Has it been lost on us that, in the Creation account, human beings are not relating to sentient non-human beings as though they are meant to be our food? (Gen 1:29-30). Has it been lost on us that God’s first blessing in the Bible is a blessing on non-human creation, setting up a pattern for the blessing God will bestow on human creation and finally on the Sabbath? (Gen 1:20-23, 28; 2:1-3). How have we allowed the difference between us and you to obscure the organic bond that connects us? We are, as you will certainly remember, earthlings. Our stories are linked at the point of origin, as it is written. “The Lord God formed man [’ādām] from the dust of the ground [’ādāmâ], and breathed into his nostrils the breath of life; and the man [’ādām] became a living being” (Gen. 2:7). Let there be no doubt that we are closely related! Indeed, when our lives come to an end, we return to you, to the earth from which we are taken (Gen 3:19).
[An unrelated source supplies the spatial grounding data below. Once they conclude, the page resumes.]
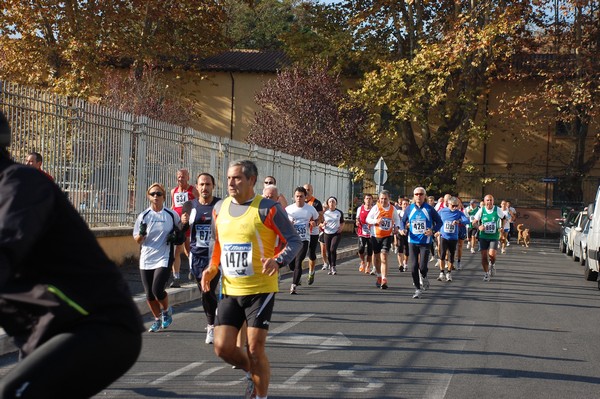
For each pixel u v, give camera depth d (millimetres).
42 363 3855
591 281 24016
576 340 12680
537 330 13602
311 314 14688
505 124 55781
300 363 10094
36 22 40781
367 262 23891
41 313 4051
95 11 41125
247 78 56656
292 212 17984
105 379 4039
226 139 27156
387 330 12992
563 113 49094
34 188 3891
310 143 47750
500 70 51375
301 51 51375
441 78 46031
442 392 8648
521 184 54062
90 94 40719
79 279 4090
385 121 52812
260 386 7383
Third, in the context of Christianity, there are deep-rooted philosophical reasons for the way we ignore your needs and trample upon your sensibilities. I will mention only two things, and then I will stop. The Platonic influence on Christian thought made it seem like materiality was a negative, a burden from which we needed to escape at all cost. If the human body, too, was such a contaminant and a distraction to the soul, it is small wonder that “the environment,” the outer envelope of materiality, could not have much value. To Christians throughout the centuries, it was always the soul that mattered most. When, in the seventeenth century, the body finally got a measure of attention, we got it wrong in a way that was worse than the problem the Enlightenment sought to correct. Spurred on by Francis Bacon (1561–1626) and others, human civilization embarked on an enterprise of conquest, exploitation, and domination. I need not tell you what this has led to, how we have “ravaged and plundered and ripped you and bit you, stabbed you with knives in the side of the dawn, and tied you with fences and dragged you down,” as it says in a song that in some people’s ears will not be fit for good company.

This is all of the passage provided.